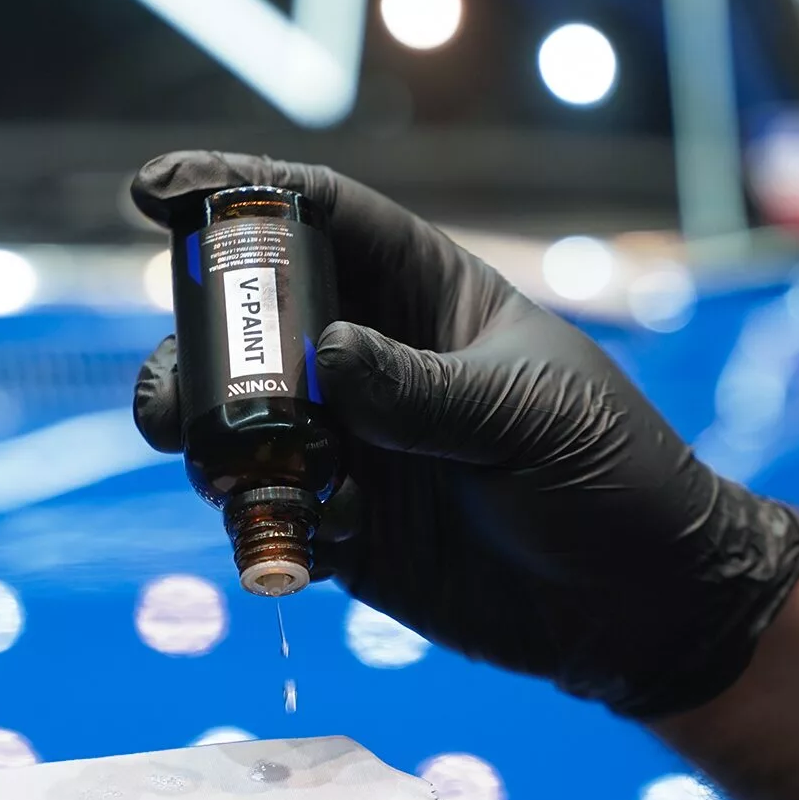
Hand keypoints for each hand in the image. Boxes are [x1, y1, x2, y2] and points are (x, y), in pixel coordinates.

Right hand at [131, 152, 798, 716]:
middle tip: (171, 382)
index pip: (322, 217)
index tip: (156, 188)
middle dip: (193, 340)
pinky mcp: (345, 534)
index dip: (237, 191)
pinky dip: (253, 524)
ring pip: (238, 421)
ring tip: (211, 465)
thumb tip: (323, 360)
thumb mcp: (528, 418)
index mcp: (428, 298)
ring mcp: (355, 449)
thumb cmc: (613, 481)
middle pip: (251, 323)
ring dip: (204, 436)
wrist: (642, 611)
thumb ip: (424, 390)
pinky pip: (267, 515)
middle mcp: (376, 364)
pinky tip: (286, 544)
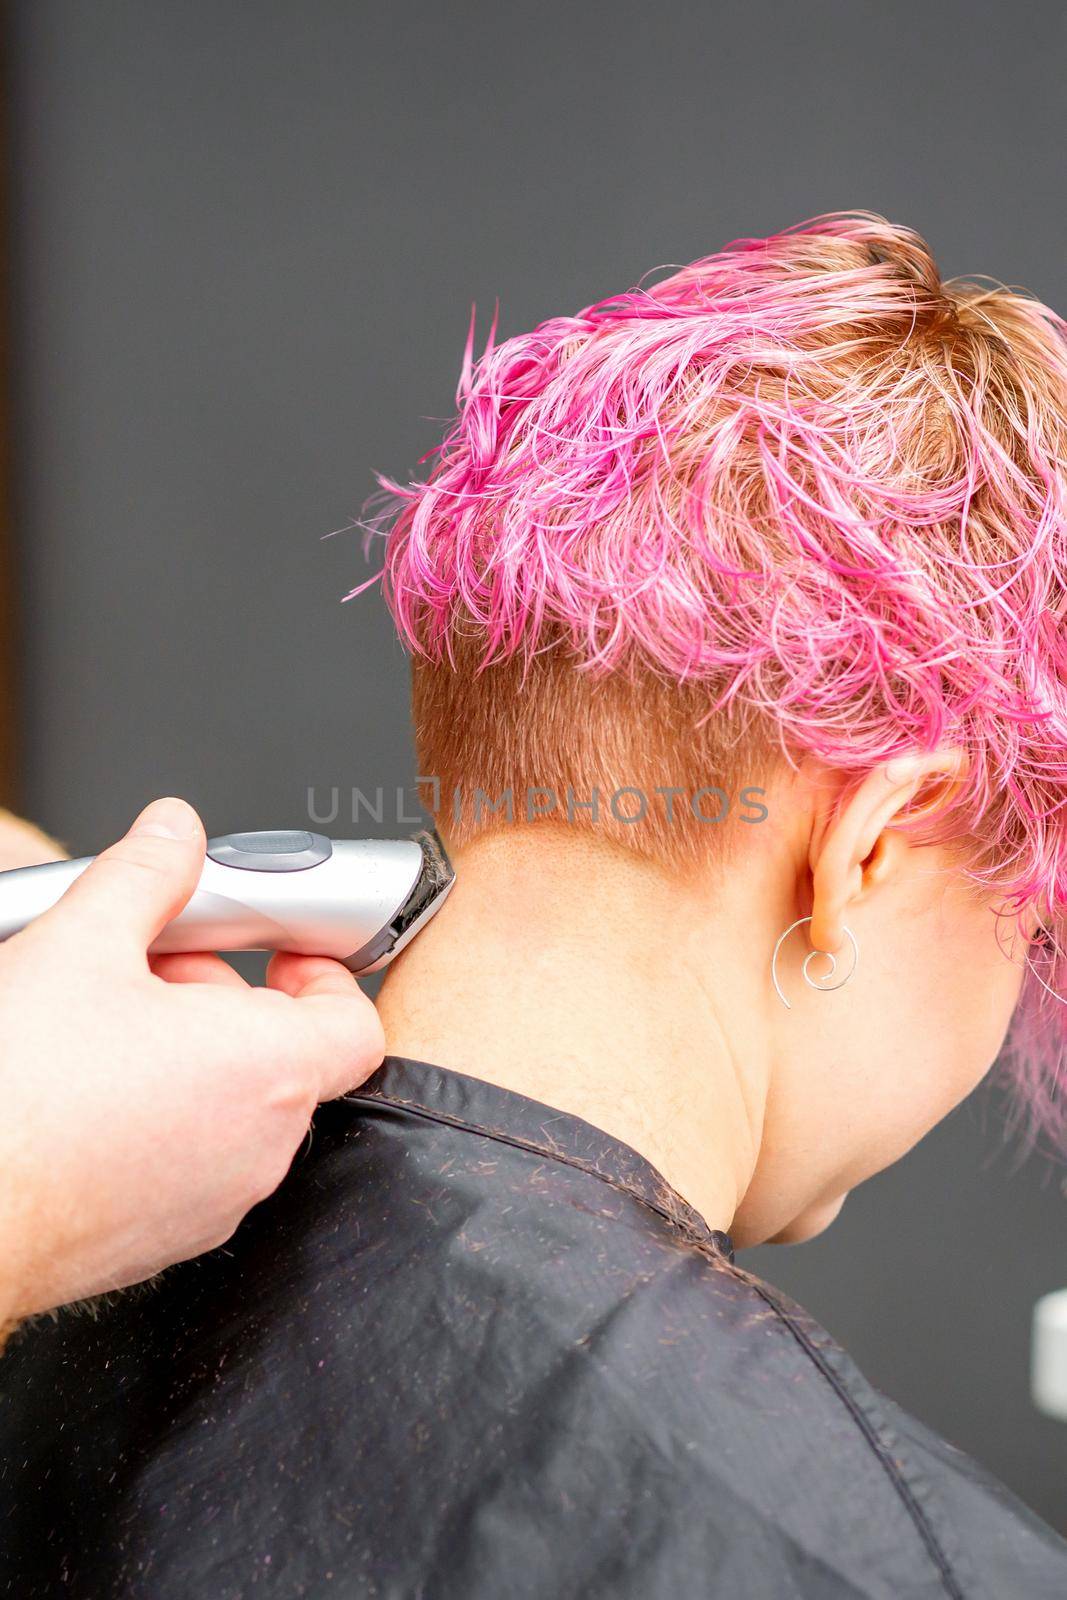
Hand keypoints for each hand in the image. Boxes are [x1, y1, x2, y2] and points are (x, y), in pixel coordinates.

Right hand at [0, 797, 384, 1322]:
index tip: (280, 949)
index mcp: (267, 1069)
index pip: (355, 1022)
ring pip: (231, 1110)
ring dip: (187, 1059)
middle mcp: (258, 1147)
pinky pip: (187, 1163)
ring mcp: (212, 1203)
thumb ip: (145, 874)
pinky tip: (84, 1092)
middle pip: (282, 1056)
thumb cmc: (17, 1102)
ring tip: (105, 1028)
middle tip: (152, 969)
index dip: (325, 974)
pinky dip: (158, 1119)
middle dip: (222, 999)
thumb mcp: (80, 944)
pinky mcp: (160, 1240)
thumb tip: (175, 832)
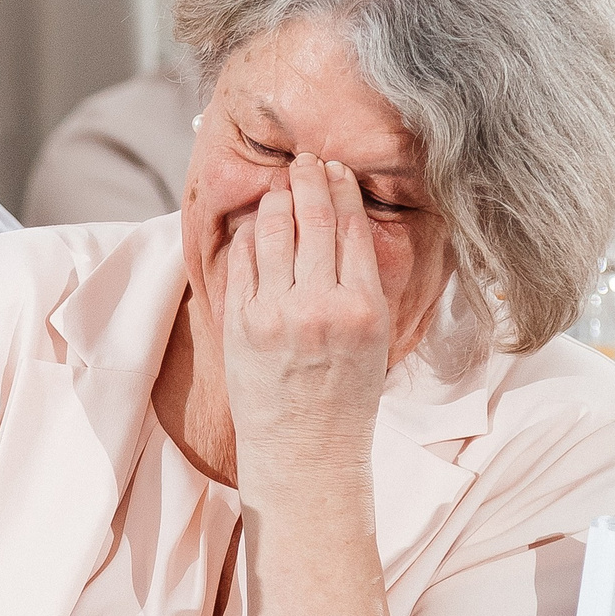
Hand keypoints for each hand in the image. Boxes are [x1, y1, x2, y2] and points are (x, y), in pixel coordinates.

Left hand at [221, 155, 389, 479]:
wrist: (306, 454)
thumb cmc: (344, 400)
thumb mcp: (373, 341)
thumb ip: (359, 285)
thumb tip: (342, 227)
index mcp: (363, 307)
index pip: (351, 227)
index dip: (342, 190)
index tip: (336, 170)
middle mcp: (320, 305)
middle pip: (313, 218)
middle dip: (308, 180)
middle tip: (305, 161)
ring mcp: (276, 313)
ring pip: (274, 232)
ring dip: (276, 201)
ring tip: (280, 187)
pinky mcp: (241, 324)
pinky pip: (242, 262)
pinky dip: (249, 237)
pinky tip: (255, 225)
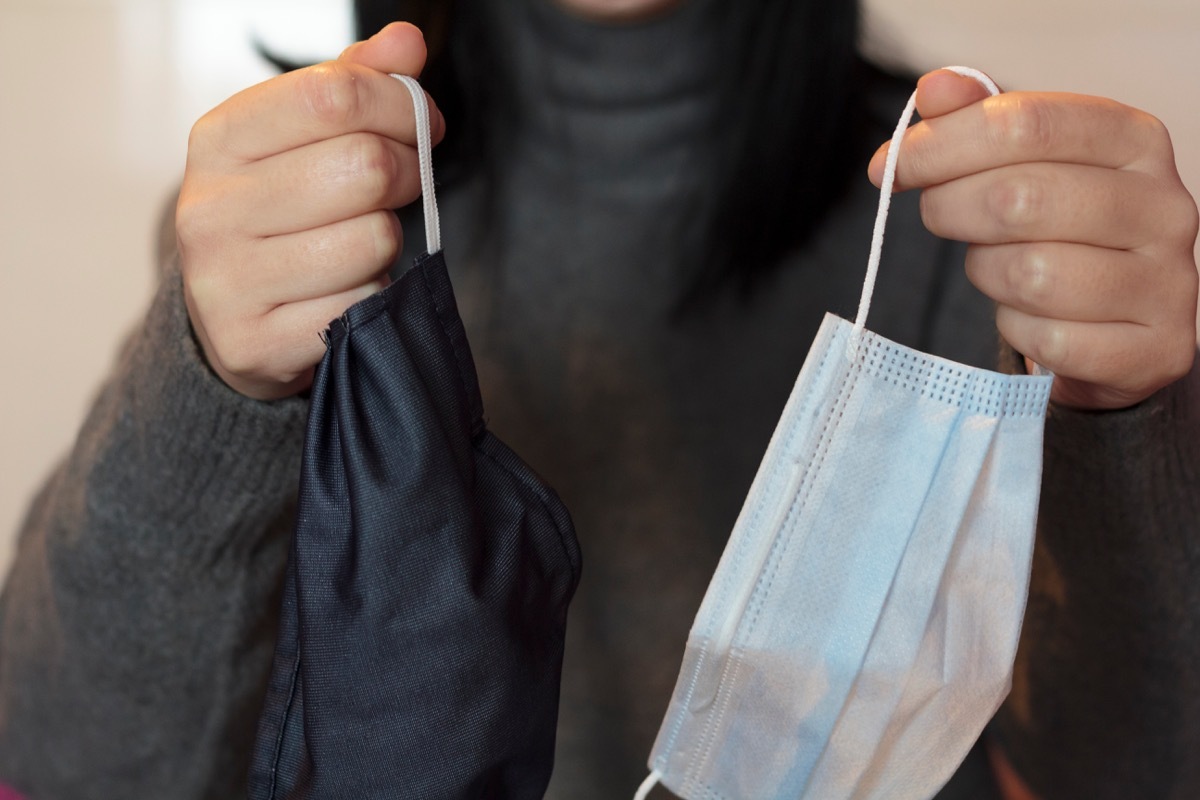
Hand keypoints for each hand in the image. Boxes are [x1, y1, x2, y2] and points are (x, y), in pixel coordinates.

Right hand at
--
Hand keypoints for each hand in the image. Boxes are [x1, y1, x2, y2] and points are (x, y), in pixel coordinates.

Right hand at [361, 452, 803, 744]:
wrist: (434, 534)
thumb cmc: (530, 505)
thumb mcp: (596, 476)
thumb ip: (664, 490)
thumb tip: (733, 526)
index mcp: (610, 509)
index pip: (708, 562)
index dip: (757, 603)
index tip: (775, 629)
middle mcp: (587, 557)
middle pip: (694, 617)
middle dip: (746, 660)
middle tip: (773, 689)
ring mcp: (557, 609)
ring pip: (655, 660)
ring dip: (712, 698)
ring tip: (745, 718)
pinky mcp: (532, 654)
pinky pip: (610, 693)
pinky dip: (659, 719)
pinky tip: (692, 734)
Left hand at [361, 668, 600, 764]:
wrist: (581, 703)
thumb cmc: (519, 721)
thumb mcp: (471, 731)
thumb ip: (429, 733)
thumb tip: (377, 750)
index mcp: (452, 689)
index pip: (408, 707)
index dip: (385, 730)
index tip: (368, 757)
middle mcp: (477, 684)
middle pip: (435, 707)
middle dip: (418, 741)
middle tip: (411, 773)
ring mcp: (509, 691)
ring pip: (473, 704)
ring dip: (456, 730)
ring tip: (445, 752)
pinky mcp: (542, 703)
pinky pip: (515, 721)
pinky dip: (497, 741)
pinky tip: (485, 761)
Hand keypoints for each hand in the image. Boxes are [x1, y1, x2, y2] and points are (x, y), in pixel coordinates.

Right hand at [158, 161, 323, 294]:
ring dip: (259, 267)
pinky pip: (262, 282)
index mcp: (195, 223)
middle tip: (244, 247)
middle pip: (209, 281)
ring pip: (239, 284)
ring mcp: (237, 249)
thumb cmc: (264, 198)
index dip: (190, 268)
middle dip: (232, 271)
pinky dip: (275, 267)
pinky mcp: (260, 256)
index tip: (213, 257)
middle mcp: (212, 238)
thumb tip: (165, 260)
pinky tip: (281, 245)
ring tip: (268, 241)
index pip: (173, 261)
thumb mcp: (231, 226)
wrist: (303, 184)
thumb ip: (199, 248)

--- WHAT THE TASK REQUIRES ---
From the data above, return every line from the line that has "index pip: (708, 562)" up to and including the line that has "pinky mcp: (260, 256)", exactly.

--- RESPONSE BOX ---
index pip: (708, 562)
index dip: (757, 603)
index tip: (775, 629)
middle mcp: (587, 557)
middle pip: (694, 617)
middle dip: (746, 660)
middle tip: (773, 689)
ring mcp: (557, 609)
ring pip: (655, 660)
ring dip: (712, 698)
ring tip: (745, 718)
pinky mcp: (532, 654)
pinky pip: (610, 693)
pinky dip: (659, 719)
pinky tip: (692, 734)
Left hand at [361, 668, 600, 764]:
wrist: (581, 703)
thumb cmc: (519, 721)
thumb mcp: (471, 731)
thumb ip: (429, 733)
thumb tip: (377, 750)
index mcp: (452, 689)
index pip: (408, 707)
index dip: (385, 730)
index tip: (368, 757)
middle mcp: (477, 684)
middle pip: (435, 707)
middle dip: (418, 741)
middle tip: (411, 773)
ring mcp: (509, 691)
ring pip: (473, 704)
ring dip: (456, 730)
ring tip: (445, 752)
pinky mcp: (542, 703)
pinky pip: (515, 721)
pinky dip: (497, 741)
pinky tip: (485, 761)
Hand keypoints for each hand in the image. Boxes are [x1, y1, x2, y2] and points are (x, y), in pixel coordinates.

Right hand at [158, 161, 323, 294]:
ring dip: (259, 267)
pinky pip: (262, 282)
index mcp: (195, 223)
middle tip: (244, 247)
middle pip: (209, 281)
ring pip: (239, 284)
ring mcp: (237, 249)
thumb cmc: (264, 198)
index dip: (190, 268)
middle dip: (232, 271)
pinky dip: (275, 267)
pinky mcp: (260, 256)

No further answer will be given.